R: Haben Sie noch Kontakte nach Russland?

BF1: Nein, ich habe überhaupt keine Kontakte.

R: Wann haben Sie mit der Maturaschule begonnen und was haben Sie nach der Polytechnischen Schule gemacht?

BF1: Ich wollte mich für bereits für das letzte Semester anmelden, habe aber einen Anmeldetermin versäumt. Zwischenzeitig war ich daheim und habe mein Deutsch zu perfektionieren versucht. Ich bin vier Tage/Woche - außer Freitag - ganztags in der Schule. Ich arbeitete vor Weihnachten ehrenamtlich im XXXX Museum. Dort sagte man mir, dass ich einen Nebenjob haben könne, sobald ich einen Aufenthaltstitel habe. Ich habe berufspraktische Tage im Kindergarten und in einer Tierarztpraxis absolviert. Ich war auch in XXXX in einem Schmuckgeschäft als Schnupperlehrling. Ich habe auch einen Tag in einem Restaurant als Kellnerin gearbeitet. Manchmal helfe ich auch unserem Vermieter.

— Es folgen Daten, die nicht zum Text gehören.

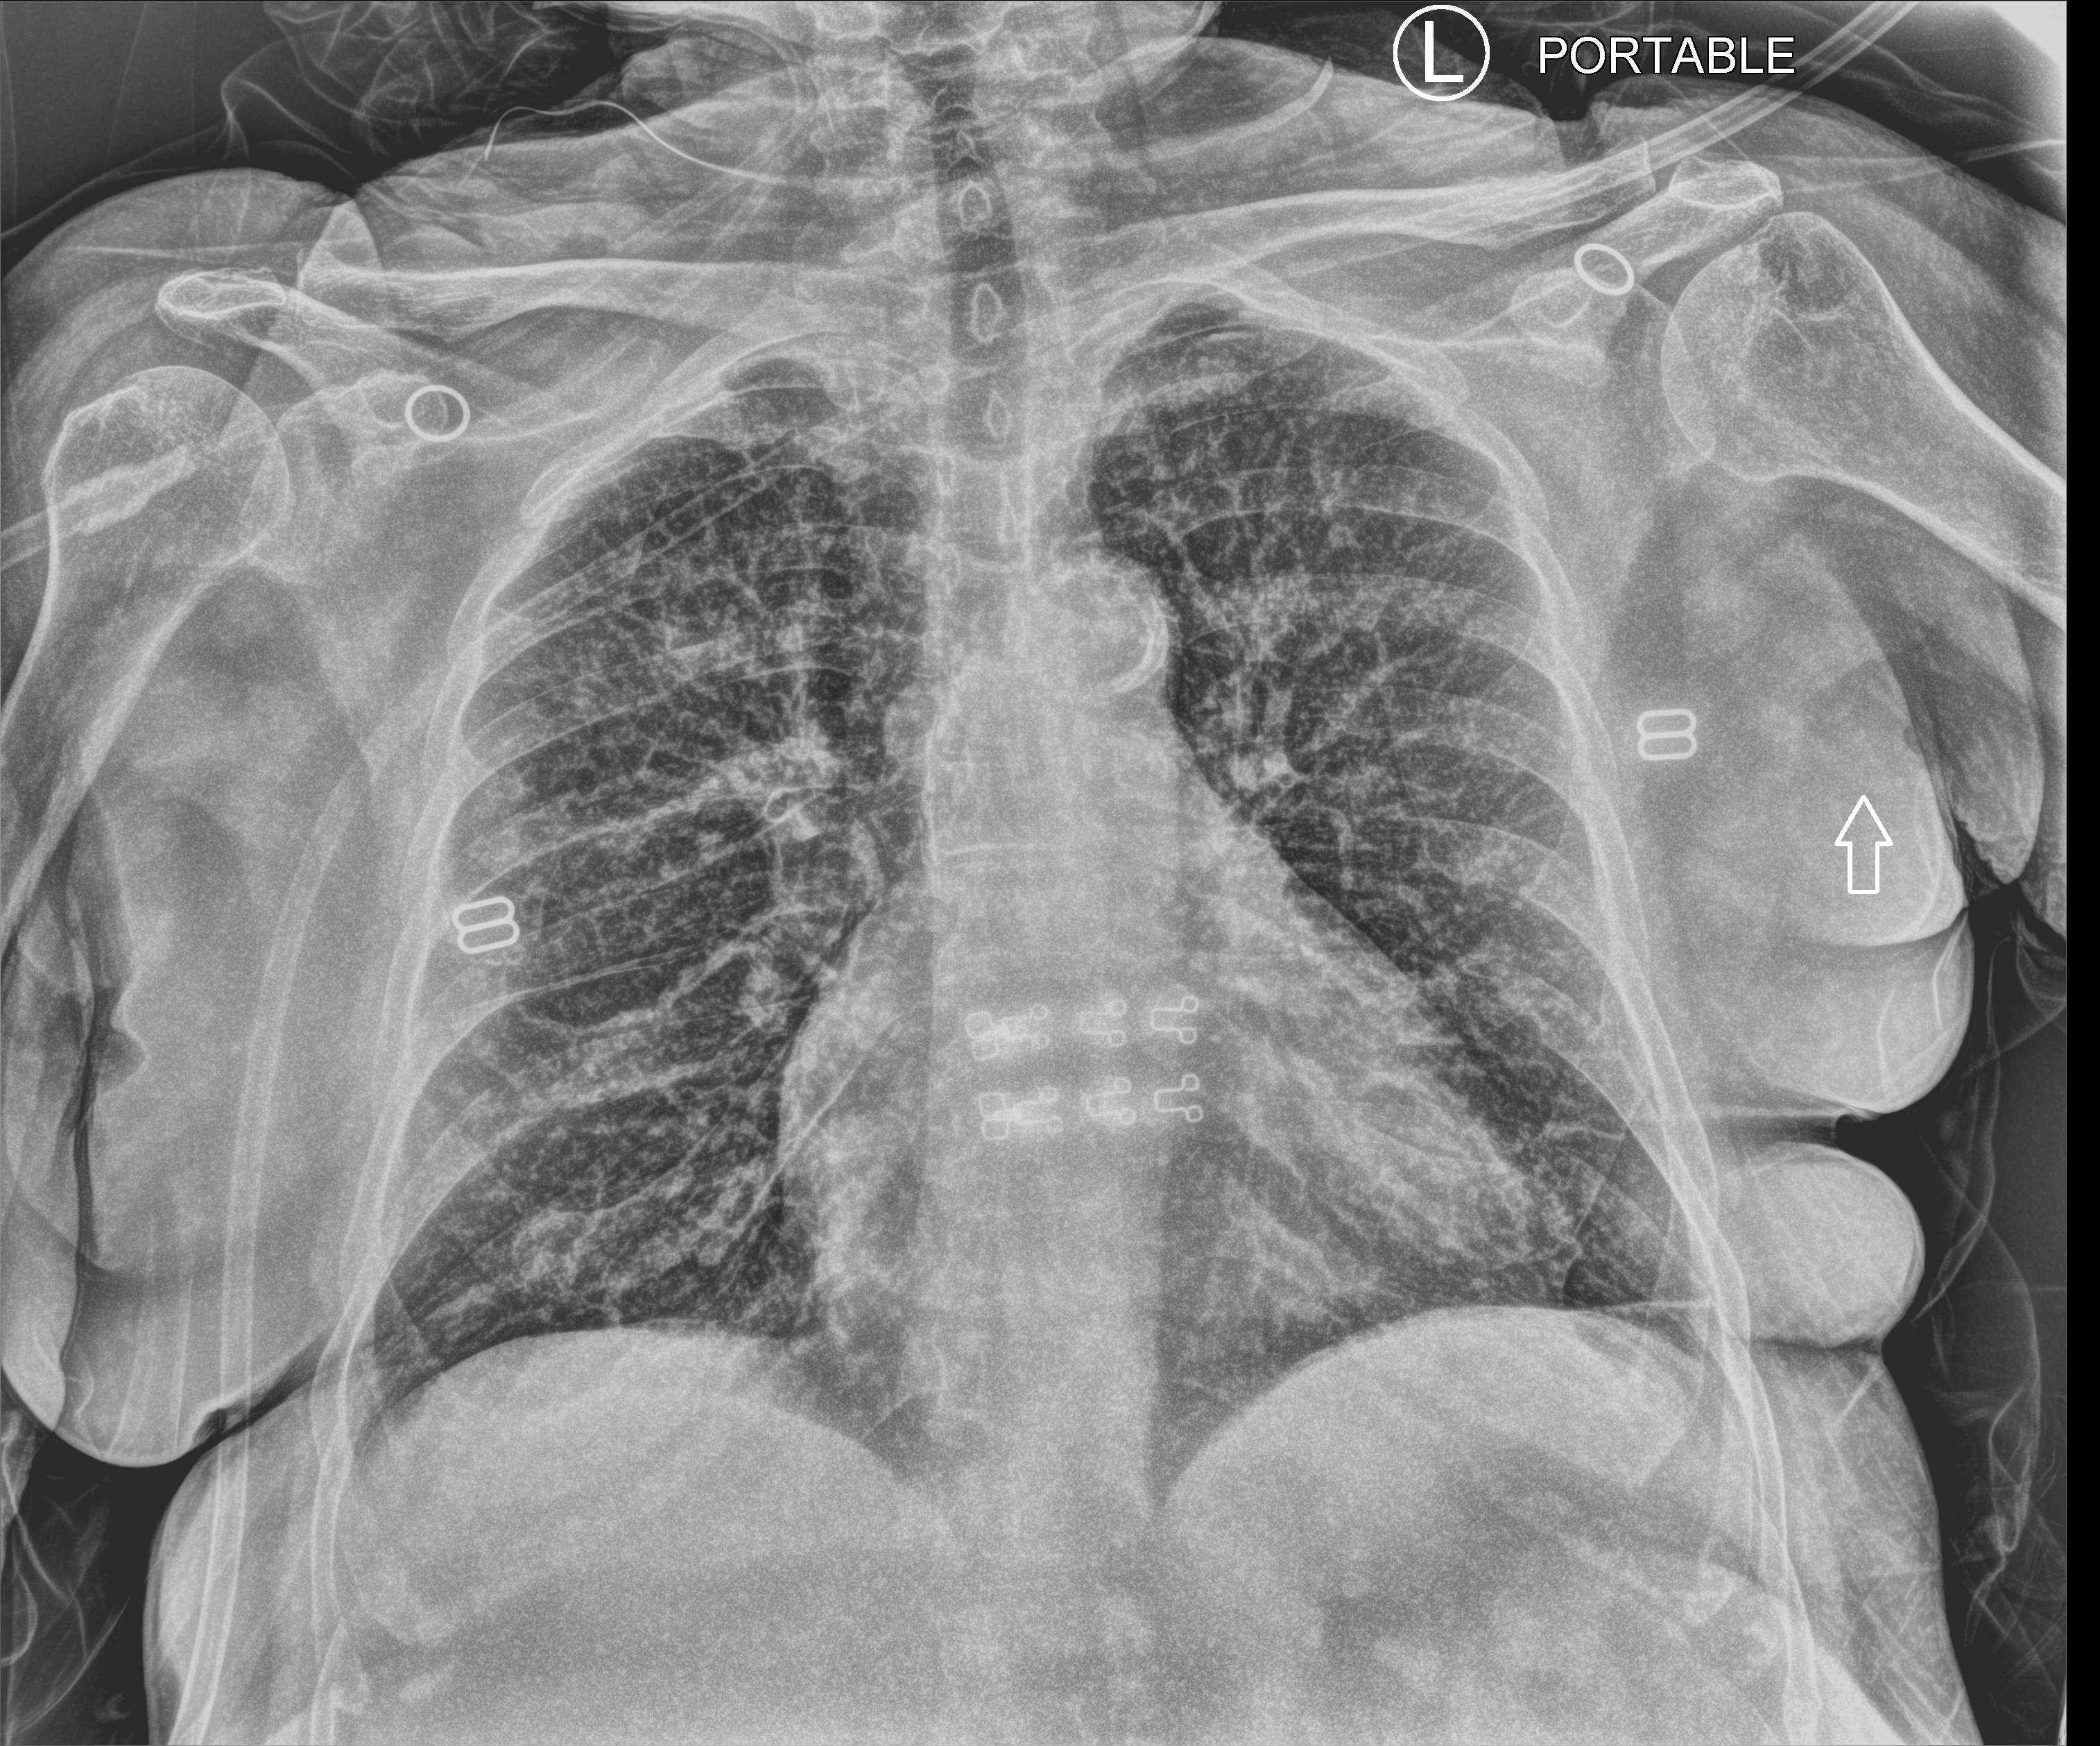
Portable chest radiograph, anteroposterior (AP) projection. Female patient hospitalised with COVID-19, age 75–90 years.
Admission-level facts for this patient (not findings on this image; timing relative to this image not recorded): length of hospital stay: 1 day; admitted to intensive care during this hospital stay: no.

R: Gesetzt den Fall, Sie hätten eine Arbeitsgenehmigung. Hätten Sie schon einen potentiellen Arbeitgeber im Auge?

BF1: Ja, ich könnte in einem neuen Gasthaus in XXXX als Kellnerin arbeiten oder in XXXX als Kellnerin.

R: Zur Nachreichung von weiteren Integrationsunterlagen wird ebenfalls eine Frist bis 16.04.2018 eingeräumt.

R: Vorgelegt wird das Länderinformationsblatt der Staatendokumentation betreffend die Russische Föderation (Stand 21.07.2017). Ein Exemplar wird der BFV übergeben. Möchten Sie eine Stellungnahme abgeben?

Die BFV ersucht um eine Frist zur Stellungnahme bis 16.04.2018. Diese wird gewährt.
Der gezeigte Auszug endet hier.